Nature is the solid and certain thing.  And it has its own self-determined course.  But every now and again this ethereal, super-natural world shows up and freaky stuff happens.  Then it's back to business as usual.

Of course once you grant the certainty and self-sufficiency of "nature" you're already committed to explaining away all "freaky stuff."  And, hey presto, naturalism.

Many of us will know how infuriating it is to engage with an atheist who has already defined God out of the equation through assumptions like these.  There is, perhaps, only one thing more infuriating.  That is the Christian who shares the atheist's assumptions but protests loudly: "No, seriously guys, God is really at work because... let me tell you about this other realm where freaky stuff happens." At that point the Christian is only confirming the Enlightenment worldview.

I suggest we should frame things more like this:

It's the old creation that is, in some sense, less real than the new.  It is subject to futility and plunging down into death.  There is an arrow here - there is a direction - but under Adam, that direction is downwards.

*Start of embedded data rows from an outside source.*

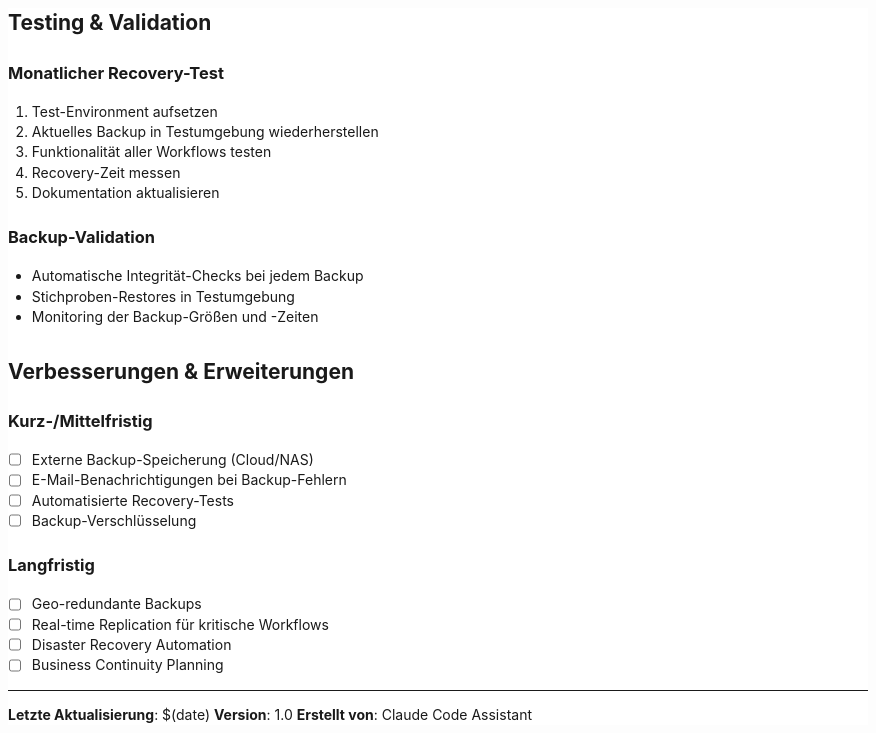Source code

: ## Testing & Validation

### Monatlicher Recovery-Test

1. Test-Environment aufsetzen
2. Aktuelles Backup in Testumgebung wiederherstellen
3. Funktionalität aller Workflows testen
4. Recovery-Zeit messen
5. Dokumentation aktualisieren

### Backup-Validation

- Automatische Integrität-Checks bei jedem Backup
- Stichproben-Restores in Testumgebung
- Monitoring der Backup-Größen und -Zeiten

## Verbesserungen & Erweiterungen

### Kurz-/Mittelfristig
- [ ] Externe Backup-Speicherung (Cloud/NAS)
- [ ] E-Mail-Benachrichtigungen bei Backup-Fehlern
- [ ] Automatisierte Recovery-Tests
- [ ] Backup-Verschlüsselung

### Langfristig
- [ ] Geo-redundante Backups
- [ ] Real-time Replication für kritische Workflows
- [ ] Disaster Recovery Automation
- [ ] Business Continuity Planning

---

**Letzte Aktualisierung**: $(date)
**Version**: 1.0
**Erstellt von**: Claude Code Assistant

Overall however there is progress because the second Adam has come.  And He brings new creation.  The reality of this in-breaking kingdom holds true in Christ Himself and spiritually we belong to that new reality, even as we wait in this passing age.

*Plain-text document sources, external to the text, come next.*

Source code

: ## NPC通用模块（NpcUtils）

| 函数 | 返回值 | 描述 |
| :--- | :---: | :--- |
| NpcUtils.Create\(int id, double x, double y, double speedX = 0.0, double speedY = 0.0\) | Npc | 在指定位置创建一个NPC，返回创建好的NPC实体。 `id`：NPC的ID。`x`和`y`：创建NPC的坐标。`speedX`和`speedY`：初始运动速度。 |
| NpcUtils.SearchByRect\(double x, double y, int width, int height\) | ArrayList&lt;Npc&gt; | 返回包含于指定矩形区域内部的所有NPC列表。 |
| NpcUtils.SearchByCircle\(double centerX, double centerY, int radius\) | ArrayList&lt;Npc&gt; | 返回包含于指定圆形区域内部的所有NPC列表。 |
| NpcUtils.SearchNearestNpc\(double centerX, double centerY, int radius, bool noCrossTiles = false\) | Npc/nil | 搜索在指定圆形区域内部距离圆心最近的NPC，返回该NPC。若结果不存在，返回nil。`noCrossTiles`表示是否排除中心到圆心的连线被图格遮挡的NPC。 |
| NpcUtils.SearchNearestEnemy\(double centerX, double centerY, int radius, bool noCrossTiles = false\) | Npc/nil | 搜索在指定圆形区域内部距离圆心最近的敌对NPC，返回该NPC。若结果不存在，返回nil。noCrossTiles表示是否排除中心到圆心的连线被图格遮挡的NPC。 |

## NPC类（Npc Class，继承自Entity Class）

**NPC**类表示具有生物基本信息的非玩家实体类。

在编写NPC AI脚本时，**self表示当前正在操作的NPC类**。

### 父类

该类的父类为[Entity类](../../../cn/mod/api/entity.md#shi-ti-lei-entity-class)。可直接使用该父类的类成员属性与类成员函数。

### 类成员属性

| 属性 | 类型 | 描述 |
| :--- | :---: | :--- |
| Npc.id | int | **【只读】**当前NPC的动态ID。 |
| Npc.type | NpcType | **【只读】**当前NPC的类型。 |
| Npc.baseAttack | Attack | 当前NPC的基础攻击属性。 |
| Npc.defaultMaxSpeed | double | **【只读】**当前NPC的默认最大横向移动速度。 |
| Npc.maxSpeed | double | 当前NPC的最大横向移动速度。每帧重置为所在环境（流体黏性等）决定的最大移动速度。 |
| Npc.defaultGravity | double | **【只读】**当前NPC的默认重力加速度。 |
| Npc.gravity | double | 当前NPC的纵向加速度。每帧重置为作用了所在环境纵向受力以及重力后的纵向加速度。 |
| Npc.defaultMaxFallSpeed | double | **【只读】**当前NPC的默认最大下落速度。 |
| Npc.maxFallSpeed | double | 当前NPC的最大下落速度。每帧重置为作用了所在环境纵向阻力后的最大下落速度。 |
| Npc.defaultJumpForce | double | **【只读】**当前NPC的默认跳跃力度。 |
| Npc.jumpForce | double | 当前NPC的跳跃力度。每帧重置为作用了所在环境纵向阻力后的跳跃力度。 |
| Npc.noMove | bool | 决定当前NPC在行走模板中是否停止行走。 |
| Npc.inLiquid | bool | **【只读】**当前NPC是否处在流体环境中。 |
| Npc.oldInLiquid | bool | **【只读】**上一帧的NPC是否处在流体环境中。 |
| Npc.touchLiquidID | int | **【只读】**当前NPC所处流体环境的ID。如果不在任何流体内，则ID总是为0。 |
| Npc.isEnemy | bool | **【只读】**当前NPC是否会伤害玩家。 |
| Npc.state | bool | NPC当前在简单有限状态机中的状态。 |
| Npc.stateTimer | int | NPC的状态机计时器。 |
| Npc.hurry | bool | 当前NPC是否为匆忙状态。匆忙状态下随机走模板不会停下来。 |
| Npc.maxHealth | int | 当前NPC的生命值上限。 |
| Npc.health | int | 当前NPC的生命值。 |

But let's ask:  What does it look like for God to show up?

Well God is at work in the Old Creation and intimately so, it's just that Old Creation goes from life to death.   This is God's alien work, but His work nonetheless.  Overall though His proper work is the renewal of all things under the feet of Christ (from death to life).  Therefore the signs of His coming kingdom are restoration and recreation. Freaky is not so much the point. New life is.

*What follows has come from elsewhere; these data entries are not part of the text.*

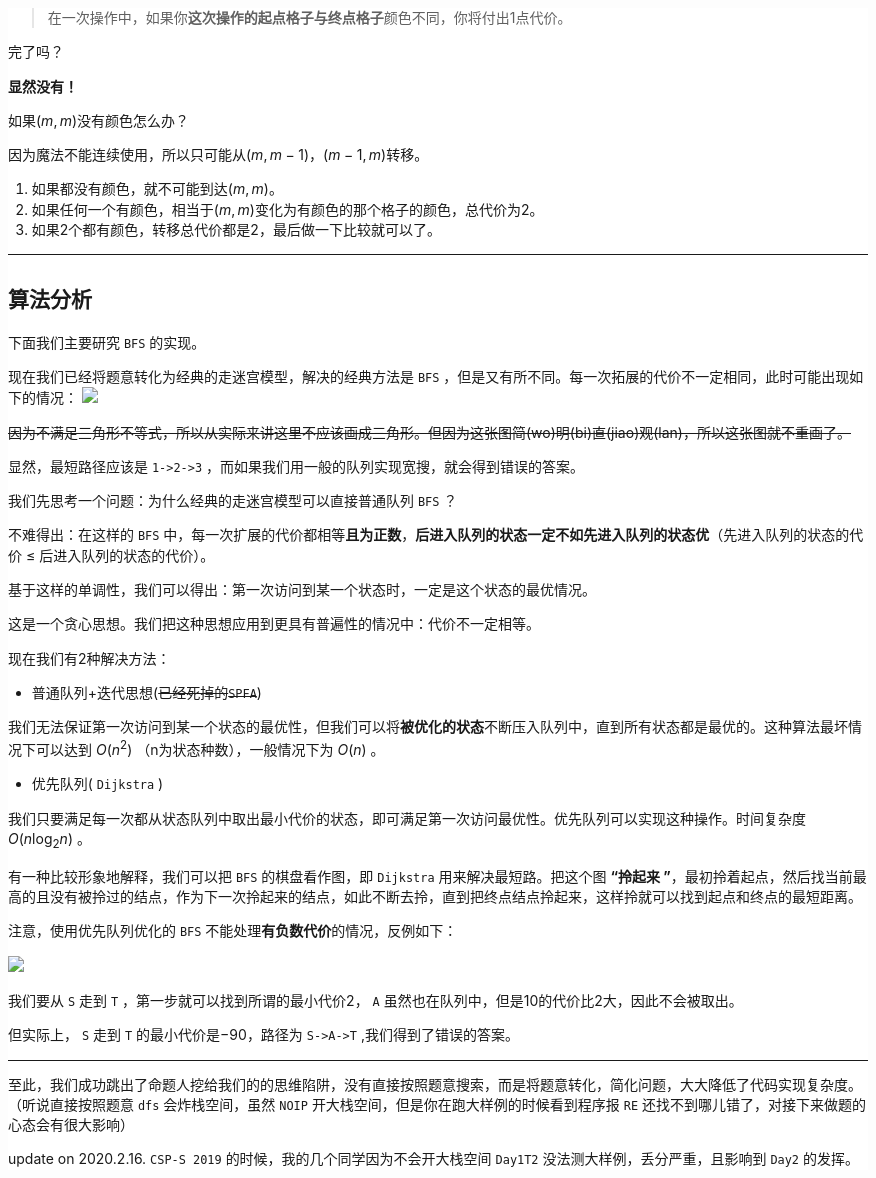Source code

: > 在一次操作中，如果你**这次操作的起点格子与终点格子**颜色不同，你将付出$1$点代价。

完了吗？

**显然没有！**

如果$(m,m)$没有颜色怎么办？

因为魔法不能连续使用，所以只可能从$(m,m-1)$，$(m-1,m)$转移。

1. 如果都没有颜色，就不可能到达$(m,m)$。
2. 如果任何一个有颜色，相当于$(m,m)$变化为有颜色的那个格子的颜色，总代价为$2$。
3. 如果$2$个都有颜色，转移总代价都是$2$，最后做一下比较就可以了。

----

## 算法分析
下面我们主要研究 `BFS` 的实现。

现在我们已经将题意转化为经典的走迷宫模型，解决的经典方法是 `BFS` ，但是又有所不同。每一次拓展的代价不一定相同，此时可能出现如下的情况：
![](https://cdn.luogu.com.cn/upload/pic/39190.png)

~~因为不满足三角形不等式，所以从实际来讲这里不应该画成三角形。但因为这张图简(wo)明(bi)直(jiao)观(lan)，所以这张图就不重画了。~~

显然，最短路径应该是 `1->2->3` ，而如果我们用一般的队列实现宽搜，就会得到错误的答案。

我们先思考一个问题：为什么经典的走迷宫模型可以直接普通队列 `BFS` ？

不难得出：在这样的 `BFS` 中，每一次扩展的代价都相等**且为正数**，**后进入队列的状态一定不如先进入队列的状态优**（先进入队列的状态的代价 $\le$ 后进入队列的状态的代价）。

基于这样的单调性，我们可以得出：第一次访问到某一个状态时，一定是这个状态的最优情况。

这是一个贪心思想。我们把这种思想应用到更具有普遍性的情况中：代价不一定相等。

现在我们有$2$种解决方法：
- 普通队列+迭代思想(~~已经死掉的`SPFA`~~)

我们无法保证第一次访问到某一个状态的最优性，但我们可以将**被优化的状态**不断压入队列中，直到所有状态都是最优的。这种算法最坏情况下可以达到 $O(n^2)$ （n为状态种数），一般情况下为 $O(n)$ 。
- 优先队列( `Dijkstra` )

我们只要满足每一次都从状态队列中取出最小代价的状态，即可满足第一次访问最优性。优先队列可以实现这种操作。时间复杂度 $O(n\log_2n)$ 。

有一种比较形象地解释，我们可以把 `BFS` 的棋盘看作图，即 `Dijkstra` 用来解决最短路。把这个图 **“拎起来 ”**，最初拎着起点，然后找当前最高的且没有被拎过的结点，作为下一次拎起来的结点，如此不断去拎，直到把终点结点拎起来，这样拎就可以找到起点和终点的最短距离。

注意，使用优先队列优化的 `BFS` 不能处理**有负数代价**的情况，反例如下：

![](https://cdn.luogu.com.cn/upload/pic/71455.png)

我们要从 `S` 走到 `T` ，第一步就可以找到所谓的最小代价$2$， `A` 虽然也在队列中，但是$10$的代价比$2$大，因此不会被取出。

但实际上， `S` 走到 `T` 的最小代价是$-90$，路径为 `S->A->T` ,我们得到了错误的答案。

----

至此，我们成功跳出了命题人挖给我们的的思维陷阱，没有直接按照题意搜索，而是将题意转化，简化问题，大大降低了代码实现复杂度。（听说直接按照题意 `dfs` 会炸栈空间，虽然 `NOIP` 开大栈空间，但是你在跑大样例的时候看到程序报 `RE` 还找不到哪儿错了，对接下来做题的心态会有很大影响）

update on 2020.2.16. `CSP-S 2019` 的时候，我的几个同学因为不会开大栈空间 `Day1T2` 没法测大样例，丢分严重，且影响到 `Day2` 的发挥。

I have friends who appreciate my emphasis on "the word" but wish I would equally emphasize the work of the Spirit. I long more and more to be a man of the Spirit but sometimes I fear that phrase is coming from a Diagram 1 view of the world, rather than Diagram 2. Sometimes people speak of word and Spirit as parallel to 'nature' and 'supernature.' So then word ministry is a vital foundation but then, in a discrete mode of operation, God also needs to show up."Nature" equals the ordinary operations of church - church structures, preaching, band practice.  But when God shows up the Spirit, almost by definition, works outside of structures. Regularity and order are fine. But Spirit equals spontaneous and sporadic.

What would it look like to see the work of the Spirit in the context of Diagram 2?  Here word and Spirit are not two spheres of activity (one being "natural" and the other "supernatural"). Word-and-Spirit is the way the gospel of Christ is proclaimed. And in that context we see new life.  Through the gospel, the Spirit spotlights Christ.  He opens hearts to Jesus.  He draws believers to their Lord and to each other.  He empowers the church to live in love.  And yes He heals today, of course He does. But the healing is not the point where God shows up.  Both the word of the Kingdom and the signs of the kingdom (which include all kinds of new life) are the work of the Spirit.

My two cents.

2 thoughts on “Not Nature and Super-Nature – Old Creation and New Creation

  1. Howard Nowlan

    God's redemptive work, noted Gerhard Forde, does not save nature by raising it to some higher level, but by allowing to be, once again, what it was made to be in the beginning, so grace places us back amidst creation and releases within that creation the powers and goodness that were lost through our fall, thus it is in the supper and proclaiming Christ that we truly gain a foretaste of God's intent - our 'spiritual' fellowship is never detached from such means as the spoken word or water, bread and wine - these are the very gifts God chooses to marry heaven and earth by marrying us to the person and work of His Son, whom He has brought down into flesh, to reconcile the world.